Questions: Shortest Job First (SJF) CPU Scheduling
5 questions to test your understanding
Score: 0 / 5
Question 1 Multiple Choice
Three processes arrive simultaneously with CPU burst times of 8ms, 2ms, and 5ms. What is the average waiting time under SJF (non-preemptive)?
A5ms — the same as the FCFS average
B3ms — SJF runs them in order 2ms, 5ms, 8ms: waiting times are 0, 2, and 7
C7ms — the longest job dominates the wait
D0ms — all jobs start immediately under SJF
SJF reorders by burst time: run 2ms first, then 5ms, then 8ms. Waiting times: job with 2ms burst waits 0ms; 5ms burst waits 2ms; 8ms burst waits 2+5=7ms. Average = (0+2+7)/3 = 3ms. Under FCFS in the original order (8, 2, 5), waiting times are 0, 8, 10 — average 6ms. SJF wins because short jobs finish quickly, stopping them from contributing to the wait of everyone behind them.
Question 2 Multiple Choice
Why can't a real operating system implement ideal SJF scheduling?

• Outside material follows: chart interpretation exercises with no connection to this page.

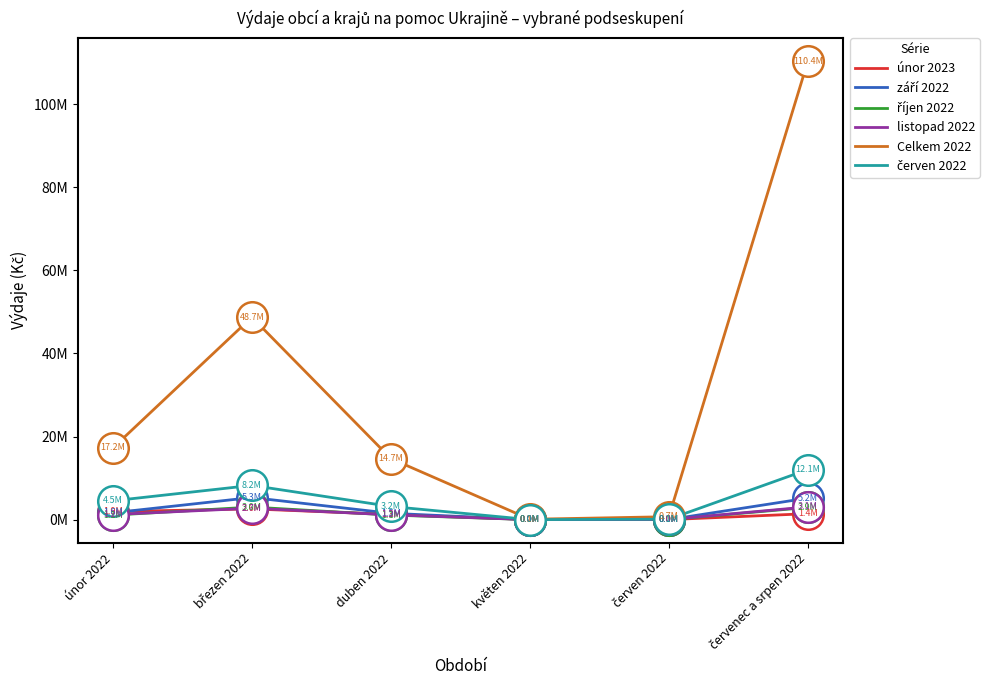

Which has a higher value, červen 2022 or březen 2022?

březen 2022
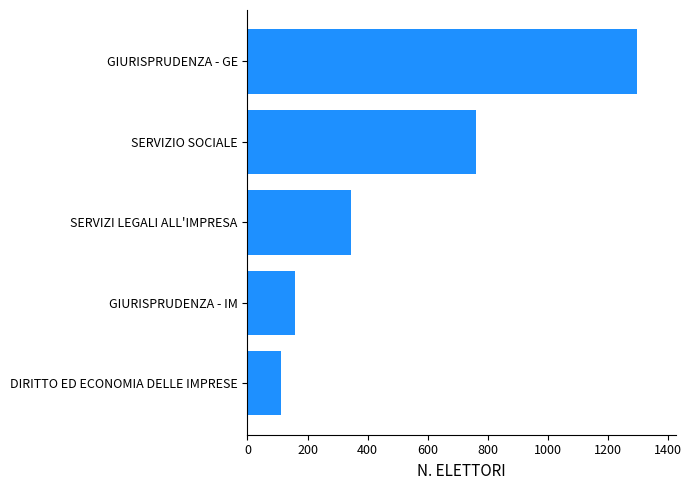

At which label is the value closest to 704?

SERVIZIO SOCIALE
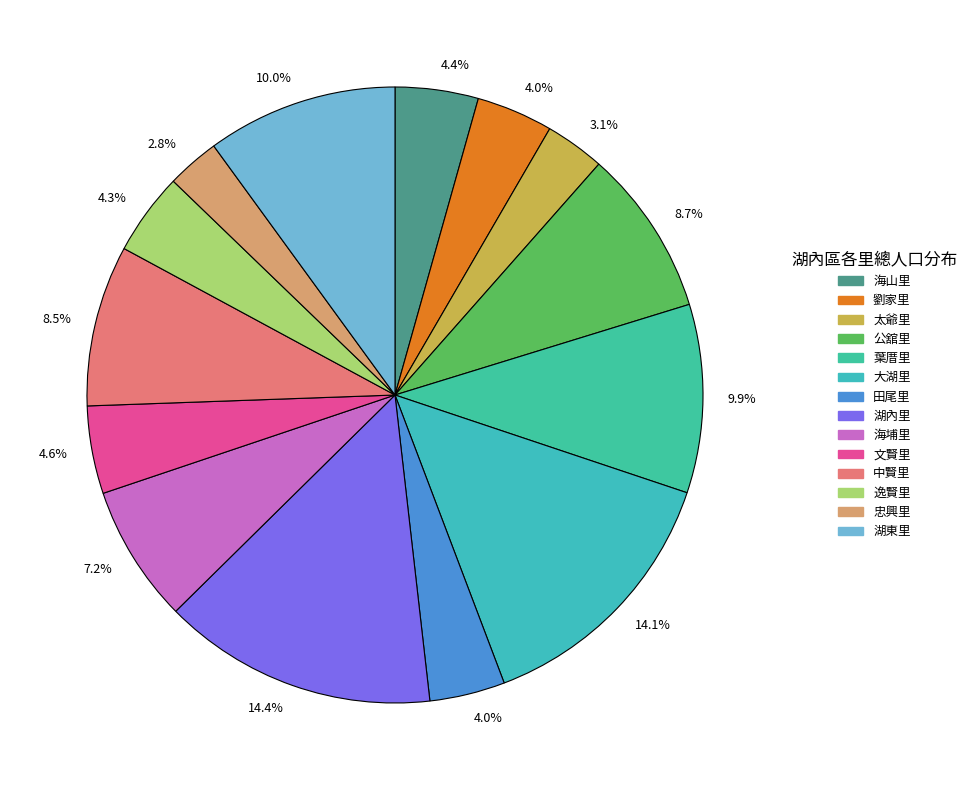

How many slices are in this pie chart?

14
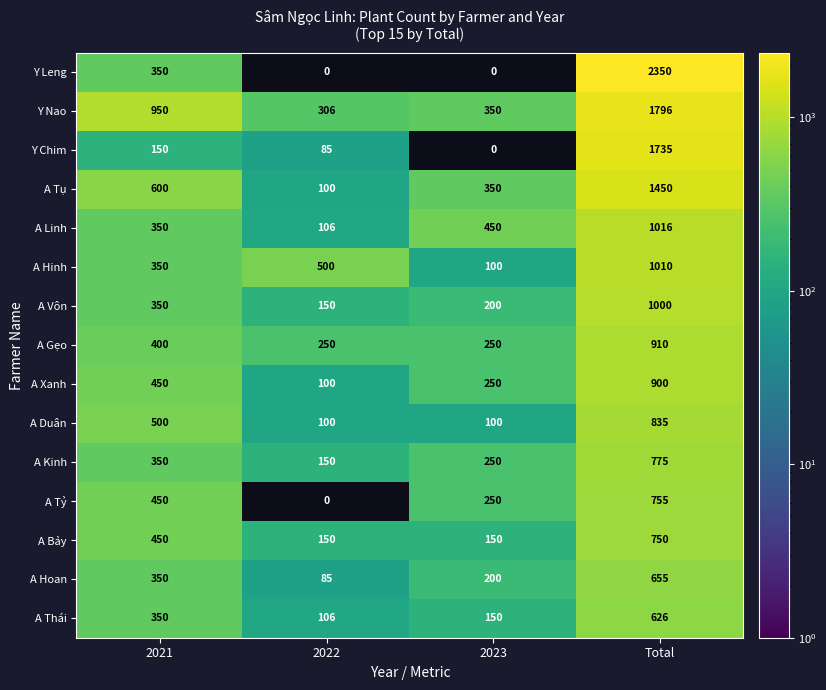

True or false: A Bảy has a value of 273 at 2021.

False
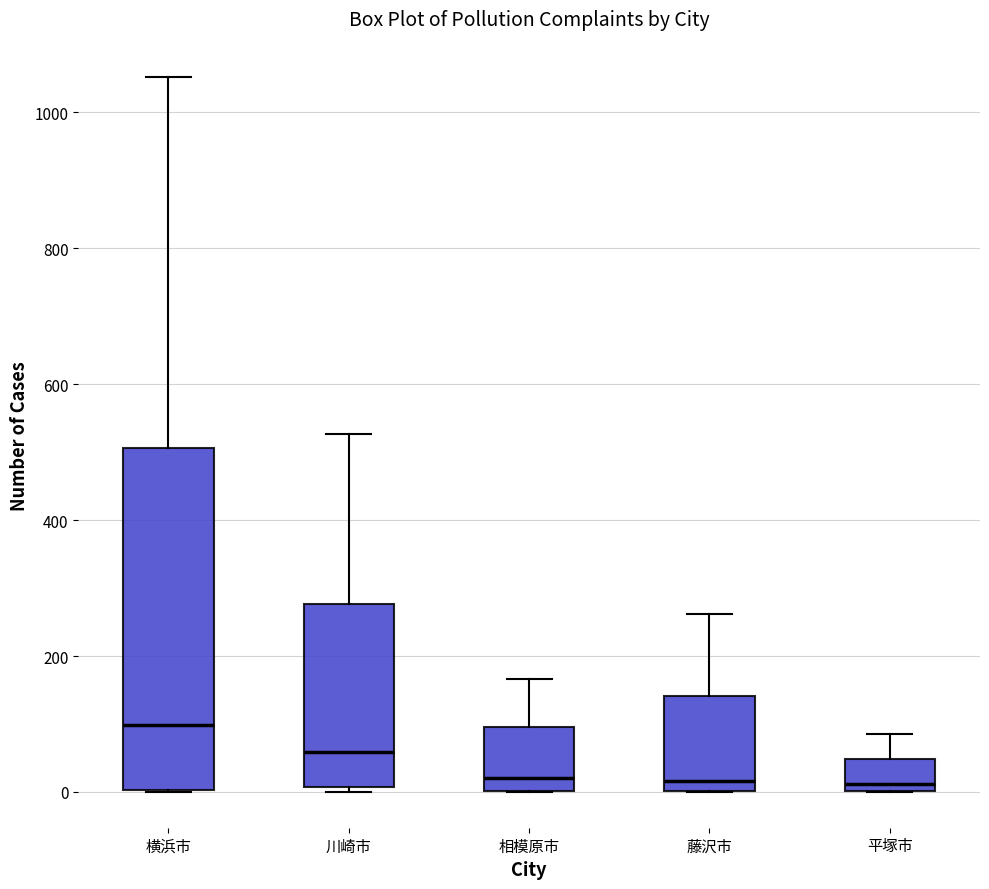

Comparing the boxes themselves (not the whiskers), which one is the tallest?

横浜市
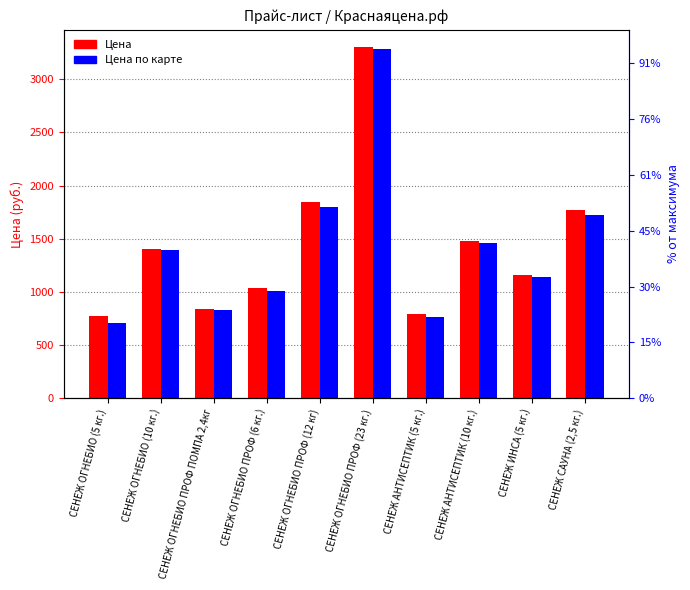

What is the sum of all Цена по карте values?

14109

ASJF requires more memory than other scheduling algorithms
BSJF requires knowing each process's next CPU burst time in advance, which the OS cannot determine before the process runs
CSJF is only applicable in batch systems with no interactive users
DSJF violates POSIX scheduling standards used by modern operating systems
SJF's fundamental impracticality is that it requires knowing how long each process will use the CPU before it has used it. The OS cannot predict the future. Real systems approximate SJF by estimating burst times from historical data — typically using exponential averaging where recent bursts count more than older ones. These estimates enable approximate SJF behavior but introduce errors whenever a process's behavior changes. The algorithm is theoretically optimal but practically only realizable through approximation.
Question 3 True / False
Among all non-preemptive scheduling algorithms, SJF minimizes average waiting time.
TTrue
FFalse
Answer: True
This is a provable optimality result. The argument is by exchange: given any schedule that does not run the shortest available job next, swapping the shortest job earlier always reduces (or maintains) total waiting time across all processes. Repeating this argument produces the SJF order, which is therefore optimal. This is the same reasoning behind greedy sorting: always process the cheapest operation first to minimize accumulated overhead.
Question 4 True / False
Preemptive SJF (Shortest Remaining Time First) is typically preferable to non-preemptive SJF because it produces lower average waiting times.
TTrue
FFalse
Answer: False
While SRTF achieves lower or equal average waiting time, 'always preferable' is too strong. SRTF introduces additional context-switch overhead every time a shorter job arrives. More critically, SRTF severely worsens starvation: a long process can be perpetually preempted as short jobs keep arriving, potentially never completing. In systems where fairness or guaranteed progress matters, non-preemptive SJF or other algorithms may be preferred despite the slightly higher average wait time.
Question 5 Short Answer
Why does SJF cause starvation, and how do real operating systems address this problem?
Think about your answer, then reveal below.
Model answer: SJF always favors the shortest job, so a long process can be indefinitely postponed if a steady stream of shorter jobs keeps arriving — its wait time grows without bound. Real systems address this through aging: the effective priority of a waiting process gradually increases with elapsed wait time, so a long-waiting process eventually becomes the highest-priority job regardless of burst time. Multilevel feedback queues implement a similar idea by promoting processes to higher-priority queues the longer they wait, preventing starvation while still generally favoring short jobs.
Starvation is the fundamental fairness failure of any priority scheme that ignores elapsed waiting time. SJF is the clearest example: pure optimality for average wait time and fairness are in direct conflict. Real schedulers always make some tradeoff between efficiency and fairness — pure SJF is a theoretical benchmark, not a deployed policy.